> [Problem description]: Using the records below, quote only the span that opens with the line containing "58 130 39625" and closes with the line containing "623 273 10109", exactly and inclusively.

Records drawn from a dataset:
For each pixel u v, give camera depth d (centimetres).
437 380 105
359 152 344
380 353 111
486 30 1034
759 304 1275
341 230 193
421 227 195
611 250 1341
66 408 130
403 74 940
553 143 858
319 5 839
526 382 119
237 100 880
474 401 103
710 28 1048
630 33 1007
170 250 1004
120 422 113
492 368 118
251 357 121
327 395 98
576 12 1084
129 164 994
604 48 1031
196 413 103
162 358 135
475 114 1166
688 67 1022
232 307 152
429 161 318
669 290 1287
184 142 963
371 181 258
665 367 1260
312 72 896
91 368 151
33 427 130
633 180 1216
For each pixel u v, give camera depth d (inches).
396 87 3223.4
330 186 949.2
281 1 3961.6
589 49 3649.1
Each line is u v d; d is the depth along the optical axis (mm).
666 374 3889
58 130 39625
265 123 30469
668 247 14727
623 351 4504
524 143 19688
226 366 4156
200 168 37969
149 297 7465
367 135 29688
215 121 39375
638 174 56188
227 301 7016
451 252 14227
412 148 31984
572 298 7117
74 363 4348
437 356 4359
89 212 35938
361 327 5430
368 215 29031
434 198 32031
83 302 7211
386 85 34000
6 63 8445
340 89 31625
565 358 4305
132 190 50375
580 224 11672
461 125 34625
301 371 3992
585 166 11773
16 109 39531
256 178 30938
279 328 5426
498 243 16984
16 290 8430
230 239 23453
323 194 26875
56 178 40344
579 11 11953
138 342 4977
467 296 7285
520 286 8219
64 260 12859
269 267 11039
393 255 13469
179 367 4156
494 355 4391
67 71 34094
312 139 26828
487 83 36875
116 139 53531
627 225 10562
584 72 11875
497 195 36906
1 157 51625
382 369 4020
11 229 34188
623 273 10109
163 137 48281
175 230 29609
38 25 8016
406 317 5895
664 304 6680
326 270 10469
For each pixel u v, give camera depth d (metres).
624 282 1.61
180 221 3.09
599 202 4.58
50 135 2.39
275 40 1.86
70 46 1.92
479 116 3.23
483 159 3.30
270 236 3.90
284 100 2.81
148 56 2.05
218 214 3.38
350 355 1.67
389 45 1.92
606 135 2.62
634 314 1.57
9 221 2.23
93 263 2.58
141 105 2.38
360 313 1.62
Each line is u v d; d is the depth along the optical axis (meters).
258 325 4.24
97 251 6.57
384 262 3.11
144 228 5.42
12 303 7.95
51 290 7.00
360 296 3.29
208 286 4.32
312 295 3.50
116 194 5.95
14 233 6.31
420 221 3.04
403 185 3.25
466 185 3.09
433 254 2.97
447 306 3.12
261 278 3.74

> [Answer to this problem]:
58 130 39625
265 123 30469
668 247 14727
623 351 4504
524 143 19688
226 366 4156
200 168 37969
149 297 7465
367 135 29688
215 121 39375
638 174 56188
227 301 7016
451 252 14227
412 148 31984
572 298 7117
74 363 4348
437 356 4359
89 212 35938
361 327 5430
368 215 29031
434 198 32031
83 302 7211
386 85 34000
6 63 8445
340 89 31625
565 358 4305
132 190 50375
580 224 11672
461 125 34625
301 371 3992
585 166 11773
16 109 39531
256 178 30938
279 328 5426
498 243 16984
16 290 8430
230 239 23453
323 194 26875
56 178 40344
579 11 11953
138 342 4977
467 296 7285
520 286 8219
64 260 12859
269 267 11039
393 255 13469
179 367 4156
494 355 4391
67 71 34094
312 139 26828
487 83 36875
116 139 53531
627 225 10562
584 72 11875
497 195 36906
1 157 51625
382 369 4020
11 229 34188
623 273 10109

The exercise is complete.